Die Security-Spezialisten schneiden den Datenverkehr an den Test-Routern mit, die die Telekom selbst betreibt, protokollieren die Aufrufe aus dem Netz, analysieren den Code, den zigtausende Computer aus dem ganzen Internet im Minutentakt an die Netzwerkgeräte senden – und haben kurz nach 18 Uhr am Sonntagabend Klarheit: „Das ist der Angriff eines Botnetzes – und wir stehen mitten im Dauerfeuer.“
Um die Angriffe mitschneiden zu können, betreiben IT-Sicherheitsdienstleister, aber auch die Kommunikationskonzerne selbst speziell präparierte Computersysteme, die sie – gegen Angriffe ungeschützt, aber mit Analyseprogrammen gespickt – mit dem Internet verbinden, von ihrer eigenen Infrastruktur aber strikt abkoppeln. „Honeypot“, Honigtopf heißen sie, weil sie auf Hacker und ihre Schadprogramm wie leichte Beute wirken, daher kontinuierlich angegriffen werden und den Sicherheitsanalysten dabei einen genauen Blick darauf ermöglichen, welche Attacken im Netz gerade gefahren werden – und auf welche Schwachstellen sie abzielen.
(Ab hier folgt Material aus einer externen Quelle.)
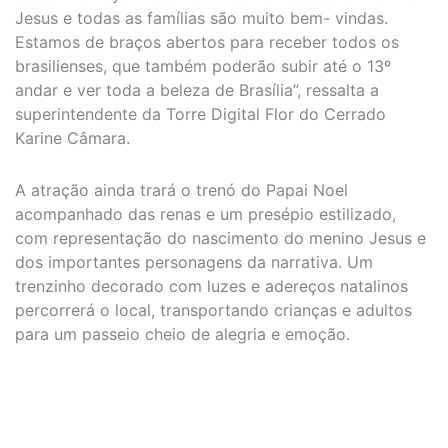
Jesus e todas as famílias são muito bem- vindas.
Estamos de braços abertos para receber todos os
brasilienses, que também poderão subir até o 13º
andar e ver toda a beleza de Brasília”, ressalta a
superintendente da Torre Digital Flor do Cerrado
Karine Câmara.
A atração ainda trará o trenó do Papai Noel
acompanhado das renas e um presépio estilizado,
com representação do nascimento do menino Jesus e
dos importantes personagens da narrativa. Um
trenzinho decorado com luzes e adereços natalinos
percorrerá o local, transportando crianças e adultos
para um passeio cheio de alegria e emoção.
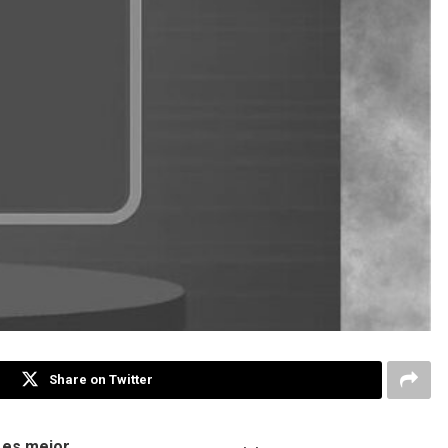
Share on Twitter
 es mejor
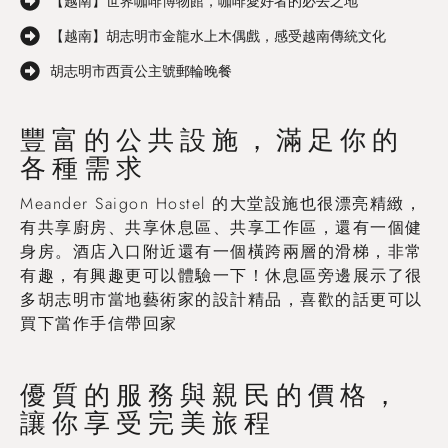
【越南】世界咖啡博物館，咖啡愛好者的必去之地
【越南】胡志明市金龍水上木偶戲，感受越南傳統文化
胡志明市西貢公主號郵輪晚餐
豐富的公共設施，滿足你的
各種需求
Meander Saigon Hostel 的大堂設施也很漂亮精緻，
有共享廚房、共享休息區、共享工作區，還有一個健
身房。酒店入口附近還有一個橫跨兩層的滑梯，非常
有趣，有興趣更可以體驗一下！休息區旁邊展示了很
多胡志明市當地藝術家的設計精品，喜歡的話更可以
買下當作手信帶回家
優質的服務與親民的價格，
讓你享受完美旅程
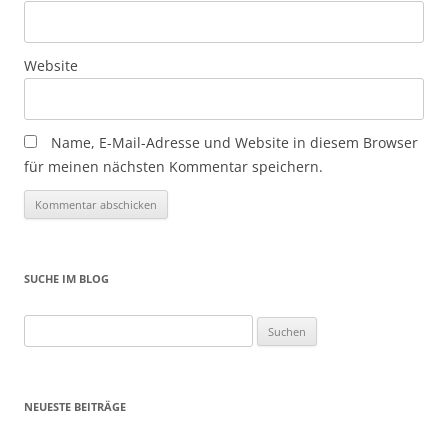
Website
Name, E-Mail-Adresse und Website in diesem Browser
für meinen nächsten Kommentar speichern.
SUCHE IM BLOG
Suchen
nach:
NEUESTE BEITRÄGE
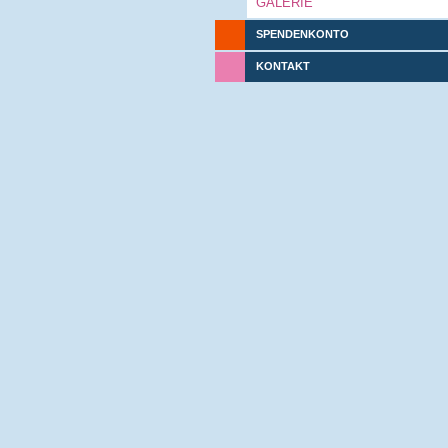
GALERIE
SPENDENKONTO
KONTAKT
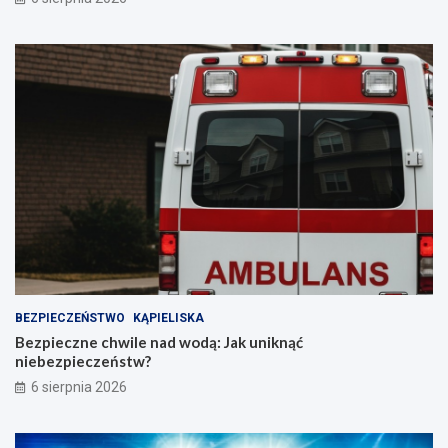
BEZPIECZEŃSTWO
KĄPIELISKA
Bezpieczne chwile nad wodą: Jak uniknąć
niebezpieczeństw?
6 sierpnia 2026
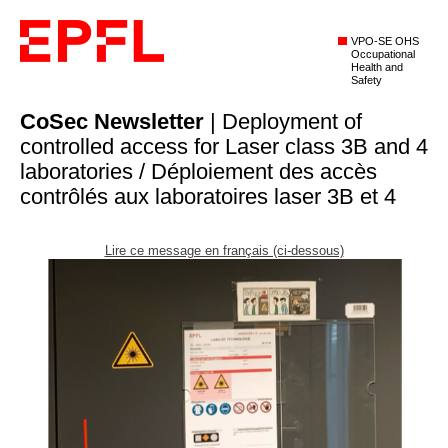
VPO-SE OHS
Occupational
Health and
Safety
CoSec Newsletter
| Deployment of
controlled access for Laser class 3B and 4
laboratories / Déploiement des accès
contrôlés aux laboratoires laser 3B et 4
Lire ce message en français (ci-dessous)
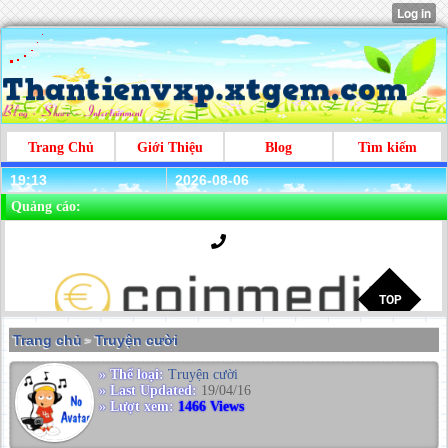
Trang Chủ
Giới Thiệu
Blog
Tìm kiếm
19:13
2026-08-06
Quảng cáo:
Trang chủ
Truyện cười
>
» Thể loại:
Truyện cười
» Last Updated:
19/04/16
» Lượt xem:
1466 Views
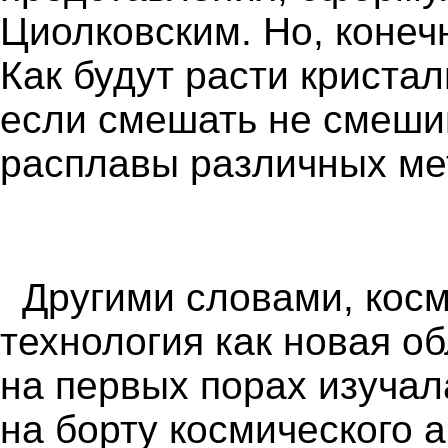
Циолковским. Но, конеч
Как будут расти кристал
если смешать не смеш
расплавы различных ме
Другими словами, кос
технология как новая о
на первых порах изучал
на борту космического 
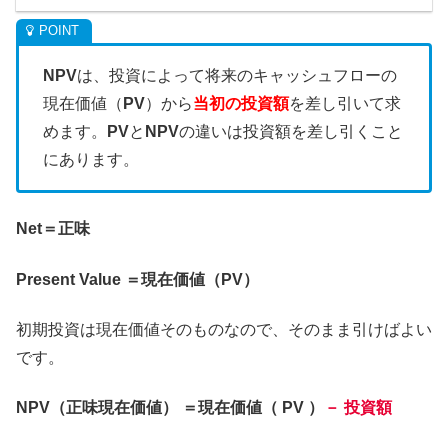
NPV
は、投資によって将来のキャッシュフローの
現在価値（
PV
）から
当初の投資額
を差し引いて求
めます。
PV
と
NPV
の違いは投資額を差し引くこと
にあります。
Net＝正味
Present Value ＝現在価値（PV）
初期投資は現在価値そのものなので、そのまま引けばよい
です。
NPV（正味現在価値） ＝現在価値（ PV ）
－ 投資額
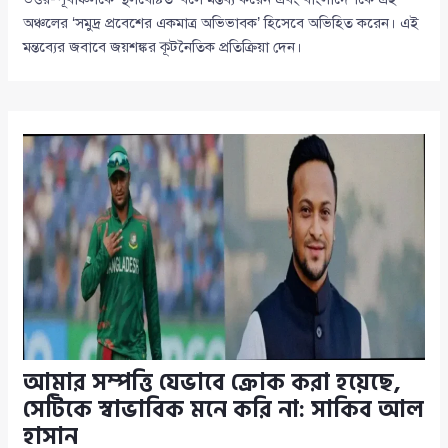
অঞ্চলের ‘সমুদ্র প্রবেশের একমাত্র অভিভাবক’ হিসেবে অভিহিত করেন। এই
মন্তব্যের জবাবে জয়শঙ্কর কূটনৈতিক প্রতিক্রিয়া দেন।
আমার সম্পত্তি যেভাবে ক্রোক করা হয়েছে,
সেটিকে স্বাভাবিক মনে করি না: সাকিব আল
হাসান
Die Attacke, das wird beim Studium des mitgeschnittenen Netzwerkverkehrs und der übermittelten Befehlsketten klar, greift genau da an, wo „Kenzo2017“ Anfang November die Schwachstelle der irischen Router gefunden hat. Die Hacker versuchen, über das Fernwartungsmodul der Router ins Betriebssystem der Geräte zu gelangen.
Unverletzbar – und doch betroffen
Die Bonner Experten wissen um die Schwachstelle, haben sie schon kurz nach Bekanntwerden ausgewertet, und an Testgeräten geprüft, ob die Router im Netz genauso anfällig sind, wie jene Geräteserie in Irland. Und sie haben befunden, dass die eigene Technik nicht anfällig sei. Soweit die Theorie. Warum also fallen die Router an diesem Sonntag trotzdem zu Hunderttausenden aus? In Bonn macht sich nach Stunden der Suche Ratlosigkeit breit.
Was sich abzeichnet ist, dass es ausschließlich Geräte eines Herstellers sind, von dem die Telekom einen Teil ihrer Router fertigen lässt. Besonders häufig sind Kunden betroffen mit den Modellen W 921 v, W 922 v, aber auch Modelle der W 700er-Serie schalten sich ab, Modelle der 500er-Serie – allesamt vom taiwanischen Zulieferer Arcadyan. Aber was haben sie gemeinsam, dass sie unter dem Dauerfeuer der Angriffe aus dem Netz ausfallen. Und bei mehr als 20 Millionen anderen Telekom-Kunden die Geräte ohne Störung weiter funktionieren.
Auch tief in der Nacht wird das Bild nur graduell klarer. Egal an welchem ihrer Router die Telekom-Spezialisten den Angriffsversuch nachzuvollziehen versuchen, zeigt es sich zwar, dass es der Schadsoftware nicht gelingt, sich auf den Routern einzunisten – soweit also scheint der Schutz er Technik zu funktionieren. Aber warum zum Teufel, bekommen die Kisten wenige Minuten nach dem Einschalten und dem Anschluss ans Telekom-Netz so etwas wie einen digitalen Schluckauf, bekommen Aussetzer, kommen beim Datenverkehr nicht mehr mit … und schalten sich nach rund einer halben Stunde in vielen Fällen einfach ab.
Das Gute im Schlechten
Tschersich und seine Truppe suchen fieberhaft nach Erklärungsansätzen und kommen nicht recht voran. Einzig, dass sich offenbar auf keinem der Testsysteme wirklich ein Schadprogramm einnisten kann, verschafft dem Sicherheitsstab eine Spur von Erleichterung. Selbst im größten Sturm, so ihre Erkenntnis, könnte es immer noch ein gutes Stück schlimmer kommen. Kommt es aber derzeit zum Glück offenbar nicht.
Trotzdem herrscht am frühen Montagmorgen weiter Rätselraten. Die Telekom-Sicherheit gleicht die Erkenntnisse mit den Experten beim Bonner Bundesamt für Sicherheit in der Informationstechnik (BSI) ab. Auch dort – nahezu in Sichtweite von der Telekom-Konzernzentrale an der Friedrich-Ebert-Allee – rätseln die Experten, warum genau die Router streiken. Und auch beim BSI haben „Honeypots“ den Cybersturm aus dem Netz bemerkt und ausgewertet.